_ACTIVITY_:
Set down each line of the data exactly, but not the pictures.

_DATA TO EXAMINE_:
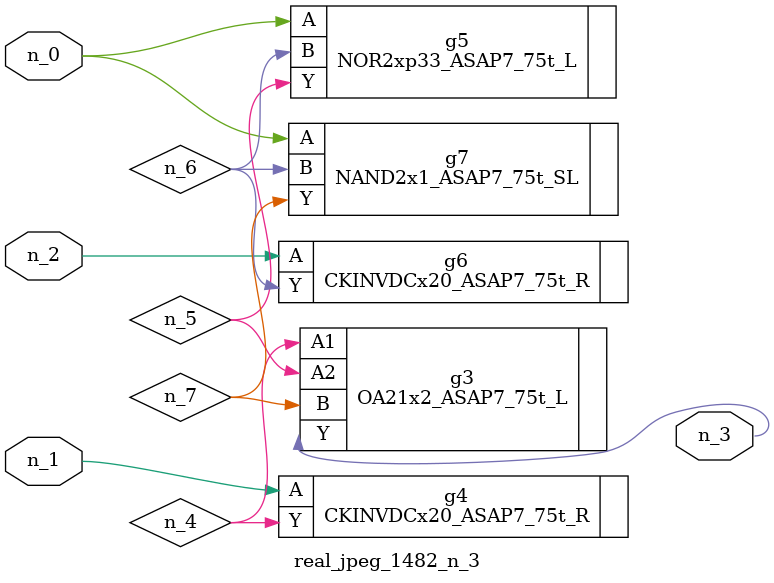
<source format=v>
module real_jpeg_1482_n_3 (n_1, n_0, n_2, n_3);

input n_1;
input n_0;
input n_2;

output n_3;

wire n_5;
wire n_4;
wire n_6;
wire n_7;

NOR2xp33_ASAP7_75t_L g5 ( 
.A(n_0),
.B(n_6),
.Y(n_5)
);

NAND2x1_ASAP7_75t_SL g7 ( 
.A(n_0),
.B(n_6),
.Y(n_7)
);

CKINVDCx20_ASAP7_75t_R g4 ( 
.A(n_1),
.Y(n_4)
);

CKINVDCx20_ASAP7_75t_R g6 ( 
.A(n_2),
.Y(n_6)
);

OA21x2_ASAP7_75t_L g3 ( 
.A1(n_4),
.A2(n_5),
.B(n_7),
.Y(n_3)
);


endmodule
</source>
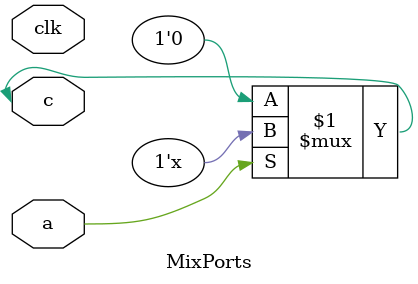
<source format=sv>
module MixPorts(
  input  logic clk,
  input  logic a,
  inout  wire  c
);
  // Tri-state assignment to inout wire - creates !llhd.ref<i1> type
  assign c = a ? 1'bz : 1'b0;
endmodule

</source>
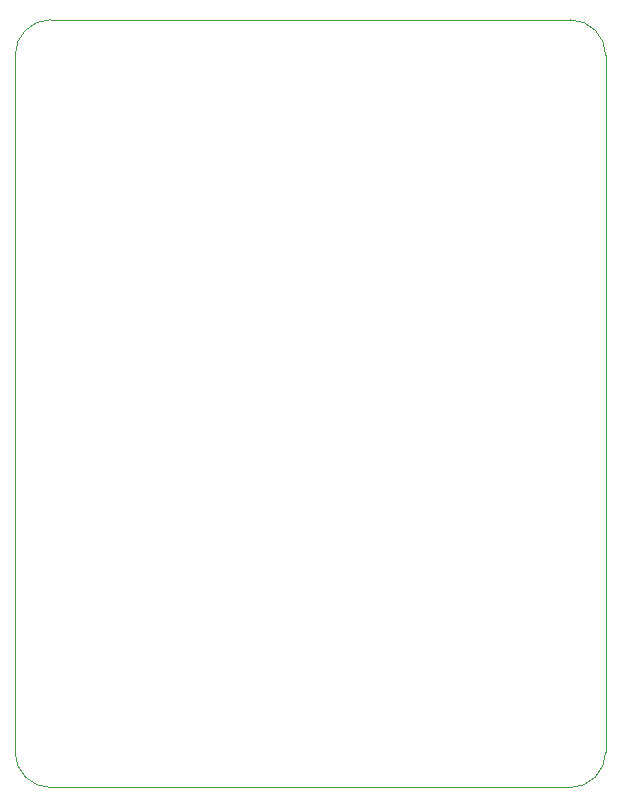
<source format=gbr>
%TF.GenerationSoftware,KiCad,Pcbnew,5.1.10*%
%TF.CreationDate,2021-06-13T09:42:38+02:00*%
%TF.ProjectId,nsumo,6e73756d-6f2e-46b6-9963-61645f706362,rev?*%
%TF.SameCoordinates,Original*%
%TF.FileFunction,Profile,NP*%
%FSLAX46Y46*%
G04 Gerber Fmt 4.6, Leading zero omitted, Abs format (unit mm)*
G04 Created by KiCad (PCBNEW 5.1.10) date 2021-06-13 09:42:38*
%MOMM*%
%LPD*%
G01*
G04 APERTURE LIST*
%TA.AperFunction,Profile*%
%ADD10C,0.050000*%
%TD*%
G04 APERTURE END LIST*
D10*
X75000000Y-80000000D02*
G75*
G02*
X78000000Y-83000000I0J-3000000D01*
G01*
X28000000Y-83000000D02*
G75*
G02*
X31000000Y-80000000I3000000J0D01*
G01*
X31000000Y-145000000D02*
G75*
G02*
X28000000Y-142000000I0J3000000D01*
G01*
X78000000Y-142000000D02*
G75*
G02*
X75000000Y-145000000I-3000000J0D01*
G01*
X78000000Y-142000000D02*
X78000000Y-83000000D01*
X31000000Y-145000000D02*
X75000000Y-145000000D01*
X28000000Y-83000000D02*
X28000000Y-142000000D01*
X75000000Y-80000000D02*
X31000000Y-80000000D01*
M02*

</source>
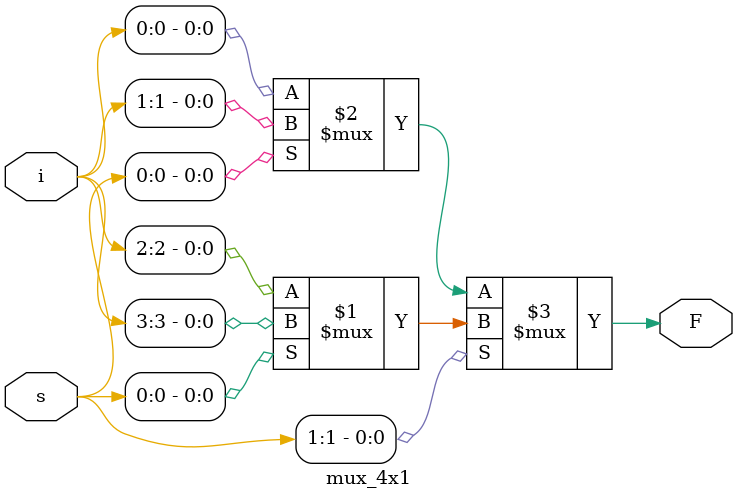
<source format=v>
module mux_4x1(input[3:0] i, input[1:0] s, output F);
    assign F = s[1] ? (s[0] ? i[3] : i[2]) : (s[0] ? i[1] : i[0]);
endmodule
</source>
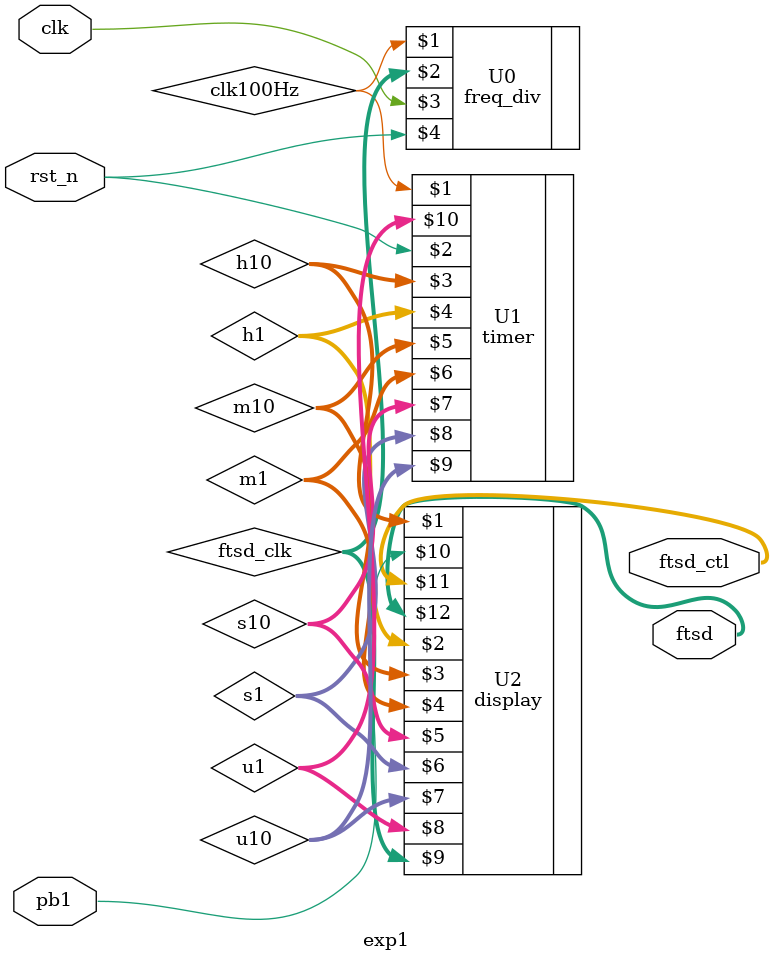
<source format=v>
`timescale 1ns / 1ps
module exp1(
    input clk,
    input rst_n,
    output [14:0] ftsd,
    output [3:0] ftsd_ctl,
    input pb1
    );
	 wire clk100Hz;
	 wire [1:0]	ftsd_clk;
	 wire [3:0]	h10,h1,m10,m1,s10,s1,u10,u1;
	 
	 freq_div U0(clk100Hz,ftsd_clk,clk,rst_n);
	 timer 	 U1 (clk100Hz,rst_n,h10,h1,m10,m1,s10,s1,u10,u1);
	 display	 U2(h10,h1,m10,m1,s10,s1,u10,u1,ftsd_clk,pb1,ftsd_ctl,ftsd);

endmodule

</source>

_YOUR SOLUTION_:
<source format=v>
module real_jpeg_1482_n_3 (n_1, n_0, n_2, n_3);

input n_1;
input n_0;
input n_2;

output n_3;

wire n_5;
wire n_4;
wire n_6;
wire n_7;

NOR2xp33_ASAP7_75t_L g5 ( 
.A(n_0),
.B(n_6),
.Y(n_5)
);

NAND2x1_ASAP7_75t_SL g7 ( 
.A(n_0),
.B(n_6),
.Y(n_7)
);

CKINVDCx20_ASAP7_75t_R g4 ( 
.A(n_1),
.Y(n_4)
);

CKINVDCx20_ASAP7_75t_R g6 ( 
.A(n_2),
.Y(n_6)
);

OA21x2_ASAP7_75t_L g3 ( 
.A1(n_4),
.A2(n_5),
.B(n_7),
.Y(n_3)
);


endmodule
</source>
<source format=sv>
module MixPorts(
  input  logic clk,
  input  logic a,
  inout  wire  c
);
  // Tri-state assignment to inout wire - creates !llhd.ref<i1> type
  assign c = a ? 1'bz : 1'b0;
endmodule

</source>
<source format=gbr>
%TF.GenerationSoftware,KiCad,Pcbnew,5.1.10*%
%TF.CreationDate,2021-06-13T09:42:38+02:00*%
%TF.ProjectId,nsumo,6e73756d-6f2e-46b6-9963-61645f706362,rev?*%
%TF.SameCoordinates,Original*%
%TF.FileFunction,Profile,NP*%
%FSLAX46Y46*%
G04 Gerber Fmt 4.6, Leading zero omitted, Abs format (unit mm)*
G04 Created by KiCad (PCBNEW 5.1.10) date 2021-06-13 09:42:38*
%MOMM*%
%LPD*%
G01*
G04 APERTURE LIST*
%TA.AperFunction,Profile*%
%ADD10C,0.050000*%
%TD*%
G04 APERTURE END LIST*
D10*
X75000000Y-80000000D02*
G75*
G02*
X78000000Y-83000000I0J-3000000D01*
G01*
X28000000Y-83000000D02*
G75*
G02*
X31000000Y-80000000I3000000J0D01*
G01*
X31000000Y-145000000D02*
G75*
G02*
X28000000Y-142000000I0J3000000D01*
G01*
X78000000Y-142000000D02*
G75*
G02*
X75000000Y-145000000I-3000000J0D01*
G01*
X78000000Y-142000000D02*
X78000000Y-83000000D01*
X31000000Y-145000000D02*
X75000000Y-145000000D01*
X28000000Y-83000000D02*
X28000000Y-142000000D01*
X75000000Y-80000000D02*
X31000000Y-80000000D01*
M02*

</source>
<source format=v>
module mux_4x1(input[3:0] i, input[1:0] s, output F);
    assign F = s[1] ? (s[0] ? i[3] : i[2]) : (s[0] ? i[1] : i[0]);
endmodule
</source>
<source format=v>
`timescale 1ns / 1ps
module exp1(
    input clk,
    input rst_n,
    output [14:0] ftsd,
    output [3:0] ftsd_ctl,
    input pb1
    );
	 wire clk100Hz;
	 wire [1:0]	ftsd_clk;
	 wire [3:0]	h10,h1,m10,m1,s10,s1,u10,u1;
	 
	 freq_div U0(clk100Hz,ftsd_clk,clk,rst_n);
	 timer 	 U1 (clk100Hz,rst_n,h10,h1,m10,m1,s10,s1,u10,u1);
	 display	 U2(h10,h1,m10,m1,s10,s1,u10,u1,ftsd_clk,pb1,ftsd_ctl,ftsd);

endmodule

</source>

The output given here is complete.